Suppose you’re writing a C program and want to open a file and read some data. The obvious way to do this is to use the C stdio library, which isn’t terribly well designed, but is at least standard. And it will for the most part work the same on Linux, Unix, and even Windows. The basic abstraction is the stream, represented as a FILE *.
For simple programs will simple requirements, stdio works well. But it is not extensible in a standardized way. In other words, the “top side” of the stdio stream abstraction is defined, but the bottom side is not. There is no way to write a portable library that can hook into stdio and provide streams that access different underlying data types than a simple file in a filesystem provided by the OS.Suppose you want to do fancier stuff that stdio doesn’t support well. On Linux or Unix, you might use system calls like open() and read(). These are portable to all Posix-based (and Posix-like) systems, but not to Windows, which has its own set of system calls. With open(), you get a file descriptor (a small integer), which you pass to the other system calls as a handle. If you want to use stdio for some of your file access, there is a function fdopen() that takes a file descriptor and creates a stream. But don’t try to mix and match stdio and syscall I/O; siince stdio normally does buffering, you won’t like the results.

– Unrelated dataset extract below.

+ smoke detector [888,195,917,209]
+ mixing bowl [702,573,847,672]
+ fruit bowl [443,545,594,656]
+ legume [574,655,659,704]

If you were writing a program using GTK+, you might use Glib’s g_io_channels. They are portable to Windows, and play nicely with the Glib and GTK+ main loop. However, you can’t use either the stdio or Posix syscalls on them. You’re stuck with the Glib API. Fortunately this API does provide a reasonable set of functions, and they are generally safer than the stdio functions. And unlike stdio, the underside of the g_io_channel is extensible.

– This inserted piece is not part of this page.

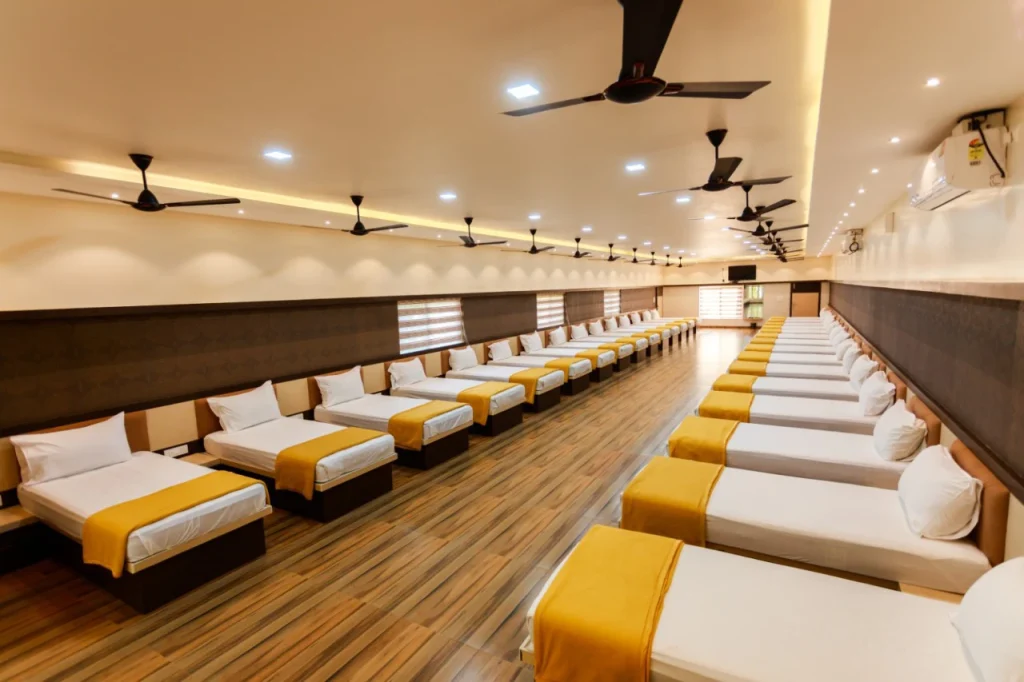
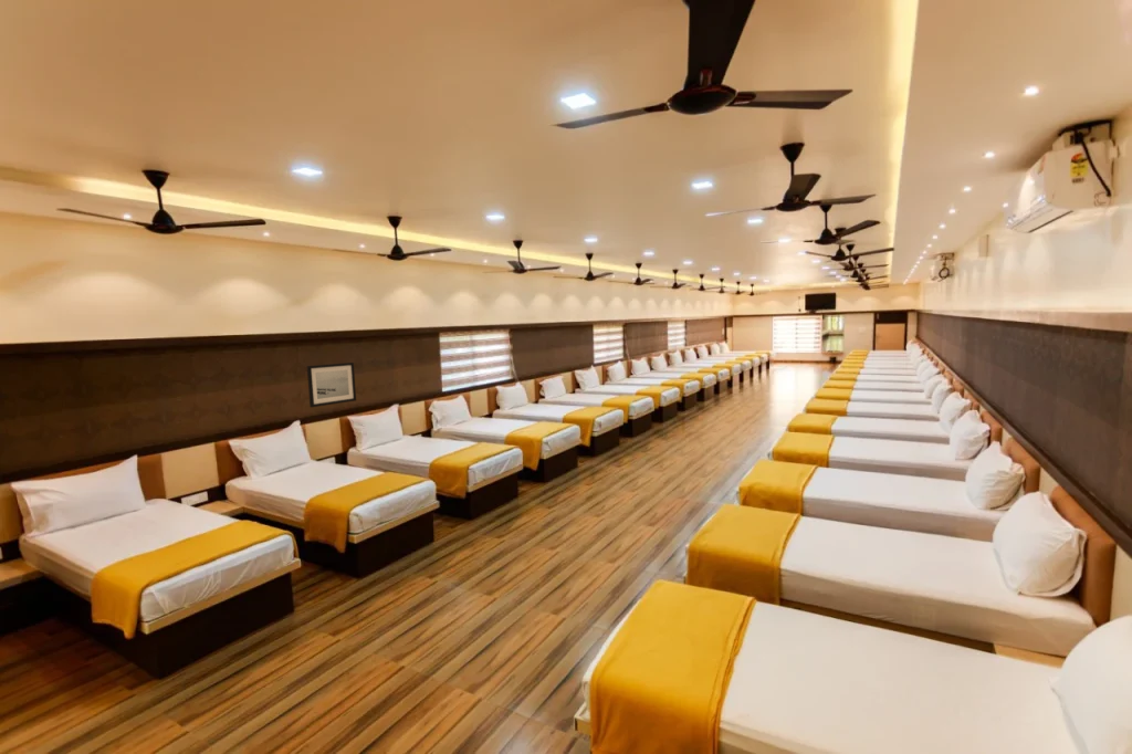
+ wall art [306,362,357,408]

On the other hand, you might like to have an API that allows you to read files that are on remote servers using various protocols, perhaps HTTP or FTP. If your operating system has the ability to “mount” volumes from those remote servers, you can probably use any API you like. Otherwise you need a user-space library like GnomeVFS. And (surprise!) it provides its own API. It might have been nice if it used g_io_channels, perhaps adding a few additional calls, but sadly it does not.
And on the gripping hand, you might want to access local files but which happen to have structured content (e.g., a ZIP file), and transparently access members of the structure as if they were first-class files. You might have thought that GnomeVFS would help you here, and perhaps for a local .tar.gz file it might, but for a local .zip file you need a different library, libgsf2. Naturally, libgsf2 provides its own APIs that are not particularly similar to any of the others.
When I first saw libgsf2 I was pretty excited about it, because I had been searching for a good library to access the contents of ZIP files for some time. There were a few other such libraries out there, but they all either had technical limitations, ugly APIs, or overly restrictive licenses. libgsf2 has a fairly decent API (though very poorly documented), and uses the LGPL license.
I considered hacking libgsf2 to provide either a more stdio-like interface, or a more g_io_channel like interface. I exchanged a bit of email with one of the libgsf2 maintainers, who thought the former was a good idea but didn’t like the latter, which I’d prefer. If libgsf2 could provide a g_io_channel interface, then a wrapper could be written around the g_io_channel topside API to provide a stdio stream like interface (but not actual stdio streams).
Then I started looking at GnomeVFS. In addtion to support of various remote access models, it adds asynchronous I/O to the mix. Though the GnomeVFS async I/O API is apparently somewhat controversial, and some people think it should be replaced. I don’t think I want to go down that path myself.
My current thinking is to write a g_io_channel wrapper for libgsf2, but not change the implementation of libgsf2 itself unless I find that I need to add something to be able to support the g_io_channel. And once that’s done, to write the stdio-like wrapper for the g_io_channel.
But I’d really like to see the C standards committee add to a future revision of the C standard some specifications for interfacing to the underside of stdio streams.